Supplied data START
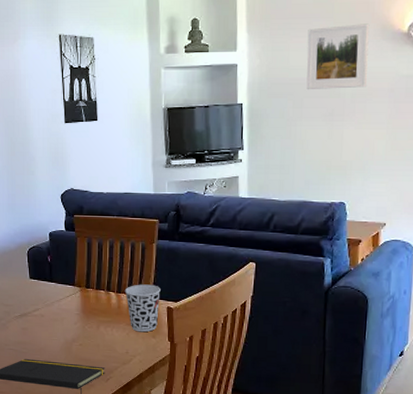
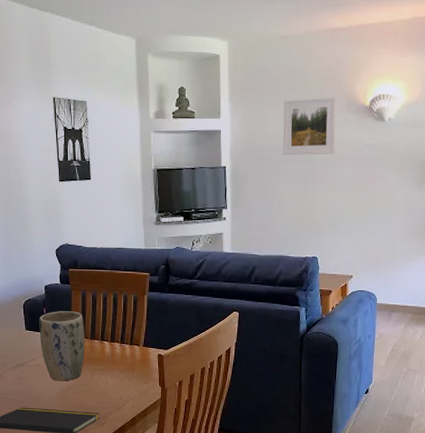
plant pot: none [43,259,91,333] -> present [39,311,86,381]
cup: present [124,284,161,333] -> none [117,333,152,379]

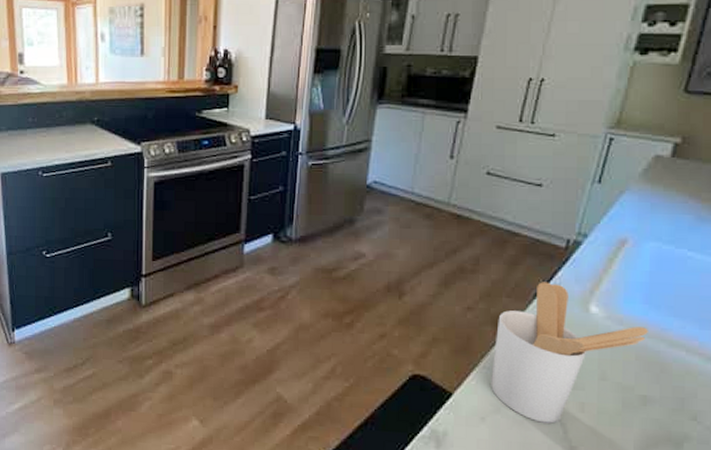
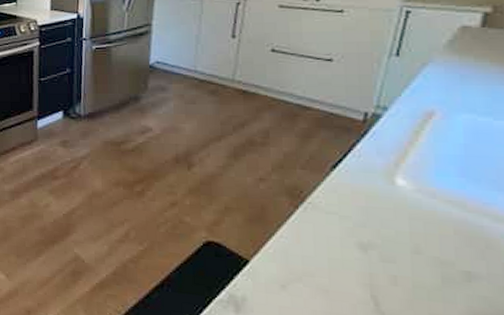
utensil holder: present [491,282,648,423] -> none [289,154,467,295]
Supplied data END
Supplied data START
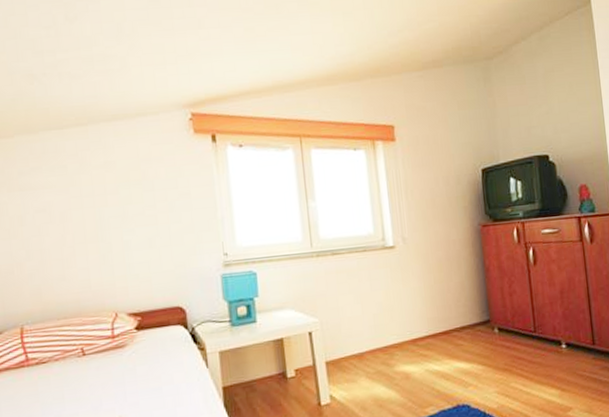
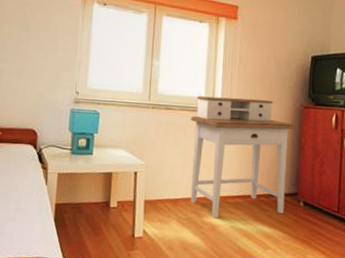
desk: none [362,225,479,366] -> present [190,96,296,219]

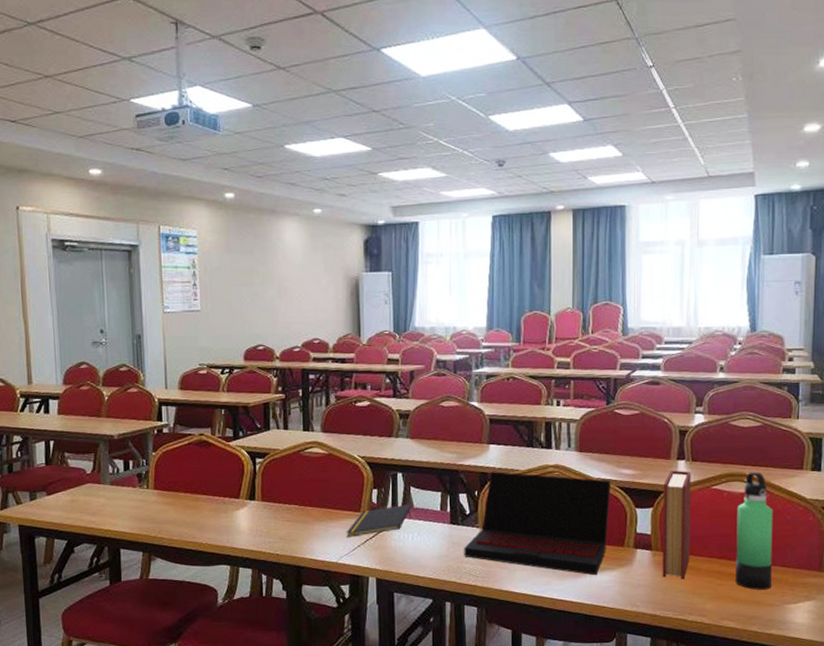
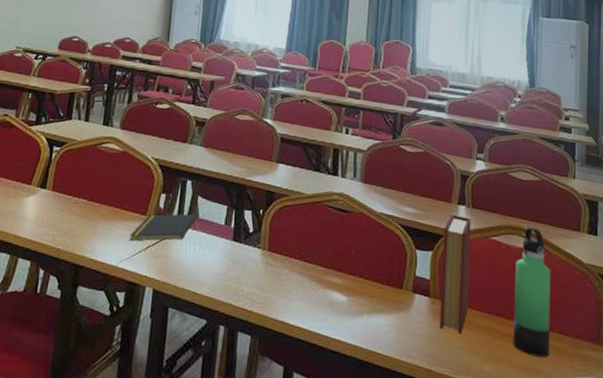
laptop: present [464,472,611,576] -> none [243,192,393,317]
Supplied data END
- _Work order_: In the records above, find the line with "plant pot: none" and the line with "utensil holder: present"; please transcribe exactly those two lines and all lines between them, omitting any picture.

- _Solution to this problem_:
plant pot: none [43,259,91,333] -> present [39,311,86,381]
cup: present [124,284,161,333] -> none [117,333,152,379]

utensil holder: present [491,282,648,423] -> none [289,154,467,295]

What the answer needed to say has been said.